• [AUFGABENSTELLUNG] Gib aus dem Bericht über das Muse-Konzert in Bern den Abschnitt von „Bild: Laura Quadri“ bis „Bern versprochen hatten.“ wortgetreu zurück.

• [VORLIEGENDER TEXT]
····················
Kultur | 18.06.2013

Muse spielt Bern in den Rockolymp

Text von Laura Quadri | Bilder von Laura Quadri
Die Schweiz wurde in den Rockolymp befördert. Schuld daran sind Muse, die mit ihren Hits Bern zum Beben brachten.
Rund 45'000 Fans fanden sich im Stade de Suisse ein, um eine grössenwahnsinnig anmutende Show zu erleben.
Bild: Laura Quadri

Die Zuschauerinnen und Zuschauer sind nervös. Kurz nach halb neun Uhr im Stade de Suisse warten alle darauf, dass Muse endlich auf die Bühne kommen. Bereits um zwölf Uhr mittags hatten die ersten Fans vor dem Stadion gewartet, um ihren Lieblingen so nahe wie möglich zu sein. Sie platzen nun beinahe vor Spannung. Diese Spannung breitet sich über das ausverkaufte Stade de Suisse hinweg aus, 45`000 Menschen jubeln vor Aufregung. Und dann, zwanzig vor Neun geht es mit Feuerflammen los: Muse spielen die Show, die sie Bern versprochen hatten.
····················
• [Datensätze aus einer Datensammlung]

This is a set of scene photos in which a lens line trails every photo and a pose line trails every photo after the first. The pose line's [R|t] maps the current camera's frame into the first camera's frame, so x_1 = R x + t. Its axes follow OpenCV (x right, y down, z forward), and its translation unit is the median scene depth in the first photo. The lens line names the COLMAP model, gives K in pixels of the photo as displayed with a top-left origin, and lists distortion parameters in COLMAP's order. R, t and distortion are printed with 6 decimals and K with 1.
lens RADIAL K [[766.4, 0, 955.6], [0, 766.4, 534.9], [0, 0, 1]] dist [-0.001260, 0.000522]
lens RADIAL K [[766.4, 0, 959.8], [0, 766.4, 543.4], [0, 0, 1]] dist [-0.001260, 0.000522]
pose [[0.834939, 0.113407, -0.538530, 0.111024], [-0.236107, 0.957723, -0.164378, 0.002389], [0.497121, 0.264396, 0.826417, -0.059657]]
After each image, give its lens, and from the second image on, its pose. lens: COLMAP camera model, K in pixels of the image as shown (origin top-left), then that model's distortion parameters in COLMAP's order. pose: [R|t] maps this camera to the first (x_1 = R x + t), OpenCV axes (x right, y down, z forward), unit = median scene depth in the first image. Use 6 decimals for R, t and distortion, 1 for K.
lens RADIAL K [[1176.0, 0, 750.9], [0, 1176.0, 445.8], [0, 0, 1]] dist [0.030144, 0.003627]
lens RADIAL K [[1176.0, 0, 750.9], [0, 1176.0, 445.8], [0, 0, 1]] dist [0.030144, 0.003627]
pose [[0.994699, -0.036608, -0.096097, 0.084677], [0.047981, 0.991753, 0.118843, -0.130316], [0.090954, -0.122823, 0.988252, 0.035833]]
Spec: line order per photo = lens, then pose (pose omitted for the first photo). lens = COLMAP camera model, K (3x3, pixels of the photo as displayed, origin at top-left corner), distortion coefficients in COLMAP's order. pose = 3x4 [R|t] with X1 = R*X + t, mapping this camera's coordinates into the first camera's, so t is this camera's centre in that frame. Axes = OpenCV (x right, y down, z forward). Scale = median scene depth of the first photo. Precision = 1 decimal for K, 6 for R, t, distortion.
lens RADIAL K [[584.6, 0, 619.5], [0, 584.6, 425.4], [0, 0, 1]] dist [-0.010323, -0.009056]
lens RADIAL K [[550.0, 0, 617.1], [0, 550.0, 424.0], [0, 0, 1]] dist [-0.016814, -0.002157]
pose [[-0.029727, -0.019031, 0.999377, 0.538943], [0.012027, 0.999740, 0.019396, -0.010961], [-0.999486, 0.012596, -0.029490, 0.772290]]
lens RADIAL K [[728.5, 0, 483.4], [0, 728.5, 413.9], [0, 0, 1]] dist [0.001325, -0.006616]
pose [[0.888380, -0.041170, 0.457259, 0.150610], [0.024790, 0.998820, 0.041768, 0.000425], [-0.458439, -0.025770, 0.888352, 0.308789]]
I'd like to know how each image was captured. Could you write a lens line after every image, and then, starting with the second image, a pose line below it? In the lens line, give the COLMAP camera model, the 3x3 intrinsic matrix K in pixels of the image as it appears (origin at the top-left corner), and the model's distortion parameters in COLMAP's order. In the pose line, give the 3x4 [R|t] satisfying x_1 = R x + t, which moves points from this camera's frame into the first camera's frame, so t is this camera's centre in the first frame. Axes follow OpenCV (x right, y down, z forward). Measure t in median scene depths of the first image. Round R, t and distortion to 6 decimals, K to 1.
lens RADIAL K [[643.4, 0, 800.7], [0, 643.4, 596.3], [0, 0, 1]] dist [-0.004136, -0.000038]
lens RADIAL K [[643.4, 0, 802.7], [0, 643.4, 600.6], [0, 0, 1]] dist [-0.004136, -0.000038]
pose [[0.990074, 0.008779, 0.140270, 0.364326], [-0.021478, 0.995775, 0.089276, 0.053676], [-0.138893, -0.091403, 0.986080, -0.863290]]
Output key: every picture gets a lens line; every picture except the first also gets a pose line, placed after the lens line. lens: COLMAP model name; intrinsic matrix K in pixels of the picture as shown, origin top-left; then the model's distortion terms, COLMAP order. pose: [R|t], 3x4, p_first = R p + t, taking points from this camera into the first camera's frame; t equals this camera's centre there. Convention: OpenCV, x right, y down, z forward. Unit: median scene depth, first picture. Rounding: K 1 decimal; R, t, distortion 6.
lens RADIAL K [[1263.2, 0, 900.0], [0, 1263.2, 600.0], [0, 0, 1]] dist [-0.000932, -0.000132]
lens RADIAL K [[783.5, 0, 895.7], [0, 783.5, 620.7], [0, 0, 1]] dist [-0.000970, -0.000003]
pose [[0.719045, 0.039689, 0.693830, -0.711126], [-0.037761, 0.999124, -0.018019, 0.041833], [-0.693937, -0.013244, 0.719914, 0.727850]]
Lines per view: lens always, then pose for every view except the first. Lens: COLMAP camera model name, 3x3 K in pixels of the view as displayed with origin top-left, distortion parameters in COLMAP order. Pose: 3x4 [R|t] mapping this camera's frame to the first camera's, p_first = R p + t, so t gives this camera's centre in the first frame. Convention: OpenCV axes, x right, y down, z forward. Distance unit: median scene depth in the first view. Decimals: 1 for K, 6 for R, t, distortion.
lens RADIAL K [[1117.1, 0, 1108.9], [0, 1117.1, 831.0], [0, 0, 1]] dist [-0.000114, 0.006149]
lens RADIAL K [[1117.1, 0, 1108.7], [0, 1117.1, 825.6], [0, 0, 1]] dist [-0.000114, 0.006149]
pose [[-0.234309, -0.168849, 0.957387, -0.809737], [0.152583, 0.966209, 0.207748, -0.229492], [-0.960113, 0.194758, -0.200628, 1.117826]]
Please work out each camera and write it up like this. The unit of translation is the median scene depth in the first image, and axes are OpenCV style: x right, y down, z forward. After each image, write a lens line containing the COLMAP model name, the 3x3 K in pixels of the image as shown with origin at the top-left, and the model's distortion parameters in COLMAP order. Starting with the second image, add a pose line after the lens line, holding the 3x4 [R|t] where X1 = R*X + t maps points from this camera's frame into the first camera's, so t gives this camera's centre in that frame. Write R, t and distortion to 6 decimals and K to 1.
····················
• [LÖSUNG]
Bild: Laura Quadri

Die Zuschauerinnen und Zuschauer sind nervös. Kurz nach halb neun Uhr im Stade de Suisse warten alle darauf, dass Muse endlich auf die Bühne kommen. Bereits um zwölf Uhr mittags hatten die ersten Fans vor dem Stadion gewartet, um ihren Lieblingen so nahe wie möglich zu sein. Sie platzen nun beinahe vor Spannung. Diese Spannung breitet sich über das ausverkaufte Stade de Suisse hinweg aus, 45`000 Menschen jubeln vor Aufregung. Und dann, zwanzig vor Neun geht es mit Feuerflammen los: Muse spielen die Show, die sie Bern versprochen hatten.